Money and Investment / #MoneyInvest



August 5, 2019,   4:39 PM

This Is What Global Investors Are Most Worried About Now

Mary Sophia

At Forbes Middle East, I write about some of the most successful entrepreneurs and companies that... FULL BIO

global trade

While local politics remain on top of the investors’ mind, there is one thing that has increasingly become a concern for the richest in the world. A survey of the affluent, conducted by private bank UBS, noted that the ongoing trade war among the two of the world’s largest economies is becoming a top concern among millionaires and billionaires in the world.

According to UBS Global Wealth Management's new quarterly Investor Sentiment survey, which polled 3,899 investors and business owners with at least $1 million in investable assets (for investors), the proportion of those concerned about the trade war between the US and China have risen by seven percentage points quarter-on-quarter.

The trade war, which originated when the US imposed tariffs on Chinese goods, recently intensified after the former raised tariffs on some more products.

Regionally, cybersecurity weighed heavily on the minds of the investors in the UAE with 48% seeing it as concerning.
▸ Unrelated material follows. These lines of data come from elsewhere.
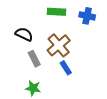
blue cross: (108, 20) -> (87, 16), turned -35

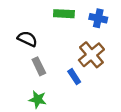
brown cross: (59, 45) -> (91, 55), moved

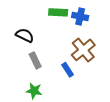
blue cross: (98, 18) -> (80, 16), moved

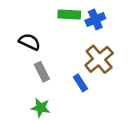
blue cross: (80, 16) -> (95, 19), turned -35

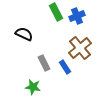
green rectangle: (69, 15) -> (56, 12), turned 60
gray rectangle: (42, 72) -> (44, 63), moved

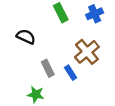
blue cross: (77, 16) -> (95, 14), moved

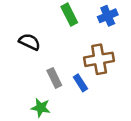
brown cross: (87, 52) -> (99, 59), turned 30

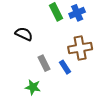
blue cross: (108, 16) -> (77, 13), moved

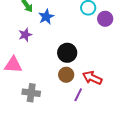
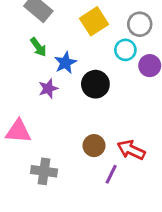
purple star: (25, 35) -> (48, 88), moved
black circle: (67, 53) -> (95, 84), moved

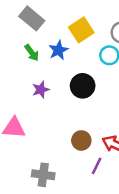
blue star: (65, 63) -> (58, 50), moved
gray cross: (44, 171) -> (43, 175), moved

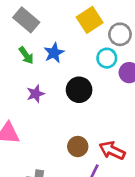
yellow square: (81, 30) -> (90, 20), moved

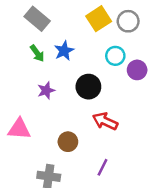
gray circle: (120, 34) -> (128, 21), moved
brown circle: (78, 147) -> (68, 142), moved
red arrow: (112, 150) -> (105, 121), moved

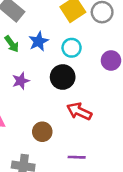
cyan circle: (115, 56) -> (72, 48), moved
purple line: (102, 167) -> (77, 157), turned 66

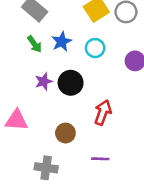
black circle: (63, 77) -> (71, 83), moved
red arrow: (79, 111) -> (103, 112), turned 85

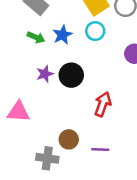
green arrow: (35, 44) -> (36, 37), turned -30
cyan circle: (95, 48) -> (95, 31), moved
brown circle: (65, 133) -> (69, 139), moved

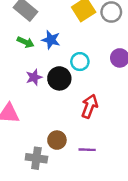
cyan circle: (95, 31) -> (80, 62), moved
blue star: (62, 35) -> (51, 40), turned -30

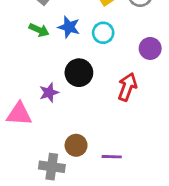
cyan circle: (80, 62) -> (103, 33), moved
purple star: (34, 77) -> (49, 93), moved
red arrow: (90, 106) -> (127, 87), moved

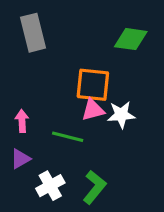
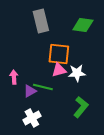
gray rectangle: (33, 33) -> (41, 21), moved
purple triangle: (20, 159) -> (30, 91), moved
green L-shape: (94, 187) -> (81, 107), moved

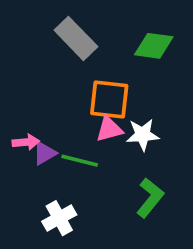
gray rectangle: (41, 21) -> (76, 38), turned -30
pink arrow: (14, 77) -> (26, 142), turned 88
purple triangle: (30, 91) -> (44, 153), moved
Investors from the UAE have also bucked the global trend with 84% of high net worth individuals and business owners taking an optimistic view of the economy. This proportion was unchanged from the last quarter, the survey found.

By comparison, investors globally expressed much lower levels of optimism on their domestic economies and stock markets. About 59% were optimistic about the domestic economy in the most recent quarter, and 55% expressed bullish views on local stocks.

However, UAE investors were reluctant to put money in the market with 21% of their assets in cash on average.

GCC markets have been weighed down over the years with lower oil prices and a sluggish real estate industry. But the markets have been recovering. According to a report by Markaz, GCC’s stock markets performed positively in July, largely buoyed by Dubai and Abu Dhabi’s stock markets.